Capitalism has more than one unacceptable face and Dominic Chappell can’t be the only BHS owner to be let off the hook.
After 88 years as a staple of the British high street, BHS went into administration in July. The publication of a parliamentary report into the circumstances surrounding its tumultuous downfall focused its blame almost solely on Sir Philip Green (the owner of BHS until March 2015). However, BHS went into administration some sixteen months later, under the ownership of Green’s successor, Dominic Chappell. Now, the House of Commons have voted to strip Green of his knighthood, following a debate in which Green was dubbed “a billionaire spiv who has shamed British capitalism.”
Chappell wasn’t absent from the judgement made on Green, remarking that Green is a “bully and nasty individual” who had pledged to resolve the pension problems BHS faced. As far as judgements go, Chappell has thus far avoided receiving focused blame by both the public and politicians. This comes even though Chappell bought BHS despite having a history of being thrice declared bankrupt and having no record of retail management experience. It was over thirteen months of Chappell’s ownership that BHS, formerly known as British Home Stores, deteriorated to the point of having to enter administration.

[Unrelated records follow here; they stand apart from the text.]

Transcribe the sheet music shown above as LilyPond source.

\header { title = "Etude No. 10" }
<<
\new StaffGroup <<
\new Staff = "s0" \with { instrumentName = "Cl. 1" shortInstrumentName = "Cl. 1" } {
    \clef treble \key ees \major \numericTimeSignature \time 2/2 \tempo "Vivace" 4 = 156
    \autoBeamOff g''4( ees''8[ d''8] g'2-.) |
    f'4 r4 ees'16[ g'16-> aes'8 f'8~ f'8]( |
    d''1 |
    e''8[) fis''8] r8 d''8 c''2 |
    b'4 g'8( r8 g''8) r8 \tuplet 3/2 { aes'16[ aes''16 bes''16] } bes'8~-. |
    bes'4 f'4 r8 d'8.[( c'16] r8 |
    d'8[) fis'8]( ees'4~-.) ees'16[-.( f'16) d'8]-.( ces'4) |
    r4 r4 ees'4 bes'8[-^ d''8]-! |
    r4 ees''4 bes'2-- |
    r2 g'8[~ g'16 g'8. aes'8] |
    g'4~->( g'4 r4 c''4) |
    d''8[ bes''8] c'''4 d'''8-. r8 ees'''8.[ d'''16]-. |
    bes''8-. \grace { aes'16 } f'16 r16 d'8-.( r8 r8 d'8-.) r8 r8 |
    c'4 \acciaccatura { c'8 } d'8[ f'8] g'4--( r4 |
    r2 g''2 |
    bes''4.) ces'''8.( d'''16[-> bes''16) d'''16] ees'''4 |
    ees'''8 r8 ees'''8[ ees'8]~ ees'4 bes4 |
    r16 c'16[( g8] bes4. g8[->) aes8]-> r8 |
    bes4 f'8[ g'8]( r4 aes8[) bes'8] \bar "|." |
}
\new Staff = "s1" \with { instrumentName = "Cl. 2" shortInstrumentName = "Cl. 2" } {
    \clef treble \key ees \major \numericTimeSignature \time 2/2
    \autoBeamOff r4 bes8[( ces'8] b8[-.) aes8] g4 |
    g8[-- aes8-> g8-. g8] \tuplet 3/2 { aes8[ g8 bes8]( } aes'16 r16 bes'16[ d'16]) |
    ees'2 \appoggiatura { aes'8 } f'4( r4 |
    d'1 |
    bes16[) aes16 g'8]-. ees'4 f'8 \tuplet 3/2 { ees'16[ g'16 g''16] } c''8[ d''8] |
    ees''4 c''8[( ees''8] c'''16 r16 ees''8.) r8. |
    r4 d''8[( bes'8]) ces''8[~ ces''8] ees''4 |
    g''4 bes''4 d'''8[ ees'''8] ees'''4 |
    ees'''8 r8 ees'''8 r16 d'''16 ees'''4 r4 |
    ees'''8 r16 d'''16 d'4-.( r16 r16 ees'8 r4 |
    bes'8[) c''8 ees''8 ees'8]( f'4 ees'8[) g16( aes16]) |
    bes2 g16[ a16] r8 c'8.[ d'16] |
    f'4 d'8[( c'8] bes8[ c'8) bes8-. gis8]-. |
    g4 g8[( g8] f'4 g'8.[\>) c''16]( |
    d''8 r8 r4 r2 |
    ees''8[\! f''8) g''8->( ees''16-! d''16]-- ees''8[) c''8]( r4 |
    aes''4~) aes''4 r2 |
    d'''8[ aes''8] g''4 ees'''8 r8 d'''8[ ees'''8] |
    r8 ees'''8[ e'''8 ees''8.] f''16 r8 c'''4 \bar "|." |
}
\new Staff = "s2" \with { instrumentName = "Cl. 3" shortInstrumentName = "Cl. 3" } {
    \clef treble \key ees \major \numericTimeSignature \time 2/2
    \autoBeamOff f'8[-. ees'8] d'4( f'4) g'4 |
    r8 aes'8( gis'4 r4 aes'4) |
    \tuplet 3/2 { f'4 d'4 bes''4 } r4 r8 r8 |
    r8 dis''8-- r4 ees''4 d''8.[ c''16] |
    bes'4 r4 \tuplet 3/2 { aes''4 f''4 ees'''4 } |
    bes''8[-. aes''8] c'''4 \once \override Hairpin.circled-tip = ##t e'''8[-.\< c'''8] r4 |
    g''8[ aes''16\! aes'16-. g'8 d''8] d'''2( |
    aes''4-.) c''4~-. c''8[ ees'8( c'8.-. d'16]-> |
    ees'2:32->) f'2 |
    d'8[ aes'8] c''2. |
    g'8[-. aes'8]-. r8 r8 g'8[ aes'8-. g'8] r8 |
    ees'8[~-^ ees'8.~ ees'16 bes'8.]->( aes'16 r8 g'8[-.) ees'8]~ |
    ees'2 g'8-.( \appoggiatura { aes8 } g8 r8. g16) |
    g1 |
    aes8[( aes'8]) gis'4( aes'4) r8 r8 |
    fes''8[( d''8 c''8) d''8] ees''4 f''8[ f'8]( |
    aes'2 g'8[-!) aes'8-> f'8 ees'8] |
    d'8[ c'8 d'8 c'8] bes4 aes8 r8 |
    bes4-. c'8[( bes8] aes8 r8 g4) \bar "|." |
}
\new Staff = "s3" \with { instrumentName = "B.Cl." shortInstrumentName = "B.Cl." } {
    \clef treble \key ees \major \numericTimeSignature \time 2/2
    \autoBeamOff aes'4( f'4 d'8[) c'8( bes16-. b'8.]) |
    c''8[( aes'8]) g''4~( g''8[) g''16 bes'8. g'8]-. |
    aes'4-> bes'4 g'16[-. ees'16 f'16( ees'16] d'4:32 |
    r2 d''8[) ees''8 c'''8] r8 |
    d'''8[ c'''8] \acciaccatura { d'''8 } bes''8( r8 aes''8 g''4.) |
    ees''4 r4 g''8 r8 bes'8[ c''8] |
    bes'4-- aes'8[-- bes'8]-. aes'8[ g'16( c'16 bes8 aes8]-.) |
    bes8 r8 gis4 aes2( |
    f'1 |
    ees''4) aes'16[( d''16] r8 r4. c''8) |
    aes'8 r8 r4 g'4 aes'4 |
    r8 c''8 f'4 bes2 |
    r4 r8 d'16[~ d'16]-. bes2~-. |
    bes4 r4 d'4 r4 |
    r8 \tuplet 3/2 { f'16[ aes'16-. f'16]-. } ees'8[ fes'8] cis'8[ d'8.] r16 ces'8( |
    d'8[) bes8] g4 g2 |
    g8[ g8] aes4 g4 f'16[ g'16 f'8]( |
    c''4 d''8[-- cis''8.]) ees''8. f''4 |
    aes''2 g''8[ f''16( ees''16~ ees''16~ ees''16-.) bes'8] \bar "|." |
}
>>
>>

The circumstances surrounding the downfall of BHS were described as a “blight on the reputation of British business” by Simon Walker, Director General of the Institute of Directors, with MP Frank Field declaring on national radio “we’ve found he’s [Sir Philip] not very good at retail.” The spotlight almost entirely has been on a man who has been described as the “unacceptable face of capitalism”.
In honesty, such a damning description is perhaps not unfair given the circumstances surrounding the sale of BHS for £1 amid evidence that Sir Philip used dividend payments to amass huge personal wealth while simultaneously failing to invest in the ailing BHS pension scheme.
What has been missed by the vast majority of media comment on the issue is that BHS’s subsequent owner, Mr. Chappell and Retail Acquisitions Limited (RAL), continued the siphoning off of BHS’ resources. This was epitomized by a charge of £11 million to BHS from RAL for “salaries and fees”, as well as a failed attempt to transfer £1.5 million to a RAL company owned by a longstanding friend of Mr. Chappell. These actions, whether performed by Sir Philip Green or Mr. Chappell, are not illegal, even if they raise questions whether such practices should be more regulated.
Mr. Chappell has a history of bankruptcy, and while he claims to have entered into the purchase of BHS with £120 million in capital, the money was in the form of three loans, each of £40 million, with each one needing to be paid off before the next would be granted. In real terms, then, RAL was entering into the sale with only the pound required to complete it. Even more damning for Mr. Chappell’s actions is the now infamous supposed balance sheet of BHS at the time of sale.
The misleading construction of the balance sheet, supposedly by Sir Philip, has been widely documented. What has been less widely reported is that this balance sheet also carries the signature of Mr. Chappell. This could indicate that he believed that BHS had a working balance of £94 million which would show extremely poor due diligence on his part, not a good sign in someone set to lead one of the UK’s leading high street firms. Alternatively, Mr Chappell knew the balance sheet was misrepresentative, in particular the money required for pension liabilities, in which case he knew that BHS needed urgent investment, or it would fail. Either option is clearly damning.
The future of BHS in 2015 when it was sold was undoubtedly uncertain. Without investment it might well have failed, and the situation it founds itself in June might still have occurred. The extent to which Sir Philip Green was responsible for this is something for others to decide by themselves. What is clear, however, is that Mr. Chappell’s actions in continuing to take money out of the company sealed the fate, all the while apparently searching for personal gain. We can never know how much, if any investment would have changed the fortunes of BHS in 2015. But what matters is that we will never know, as Dominic Chappell never actually tried.